◆ Aim of the exercise ◆
If a line in the data holds "Vapeur", copy that line out in full.

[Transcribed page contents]

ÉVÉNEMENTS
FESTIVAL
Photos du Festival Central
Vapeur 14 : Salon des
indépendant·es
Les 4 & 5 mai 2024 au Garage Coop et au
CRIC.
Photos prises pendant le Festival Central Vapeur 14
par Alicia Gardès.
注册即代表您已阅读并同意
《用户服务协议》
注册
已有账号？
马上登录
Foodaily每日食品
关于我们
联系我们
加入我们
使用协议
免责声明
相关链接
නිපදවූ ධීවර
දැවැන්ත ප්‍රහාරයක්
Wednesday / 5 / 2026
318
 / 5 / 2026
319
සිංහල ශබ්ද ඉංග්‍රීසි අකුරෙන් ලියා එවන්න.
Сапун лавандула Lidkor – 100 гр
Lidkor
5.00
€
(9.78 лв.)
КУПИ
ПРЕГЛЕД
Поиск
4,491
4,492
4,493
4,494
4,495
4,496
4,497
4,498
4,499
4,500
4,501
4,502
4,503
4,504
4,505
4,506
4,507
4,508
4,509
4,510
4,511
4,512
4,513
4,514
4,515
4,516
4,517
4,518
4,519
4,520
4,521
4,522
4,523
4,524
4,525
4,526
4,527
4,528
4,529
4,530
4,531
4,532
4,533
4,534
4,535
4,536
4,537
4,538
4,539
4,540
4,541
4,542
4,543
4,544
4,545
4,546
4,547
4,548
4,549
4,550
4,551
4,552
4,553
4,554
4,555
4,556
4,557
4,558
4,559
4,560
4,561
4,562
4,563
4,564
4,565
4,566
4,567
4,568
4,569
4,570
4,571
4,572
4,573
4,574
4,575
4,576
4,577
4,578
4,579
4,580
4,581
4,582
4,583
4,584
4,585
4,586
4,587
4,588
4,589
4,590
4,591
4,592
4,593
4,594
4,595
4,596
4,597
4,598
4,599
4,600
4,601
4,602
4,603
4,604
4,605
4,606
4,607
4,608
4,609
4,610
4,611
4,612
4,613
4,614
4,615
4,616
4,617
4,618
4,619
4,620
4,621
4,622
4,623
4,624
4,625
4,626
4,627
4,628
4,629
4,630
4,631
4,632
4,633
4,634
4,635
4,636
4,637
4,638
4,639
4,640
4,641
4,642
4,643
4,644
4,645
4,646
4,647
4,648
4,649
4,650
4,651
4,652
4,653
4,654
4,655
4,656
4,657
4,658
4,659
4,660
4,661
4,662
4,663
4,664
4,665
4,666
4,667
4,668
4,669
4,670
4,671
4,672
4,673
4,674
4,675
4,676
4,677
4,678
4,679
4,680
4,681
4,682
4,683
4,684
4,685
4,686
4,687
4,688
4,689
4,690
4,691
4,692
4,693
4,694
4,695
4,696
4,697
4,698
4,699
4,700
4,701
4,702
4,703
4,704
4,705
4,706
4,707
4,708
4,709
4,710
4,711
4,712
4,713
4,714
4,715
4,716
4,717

◆ Task output ◆
Vapeur 14 : Salon des
Photos prises pendant le Festival Central Vapeur 14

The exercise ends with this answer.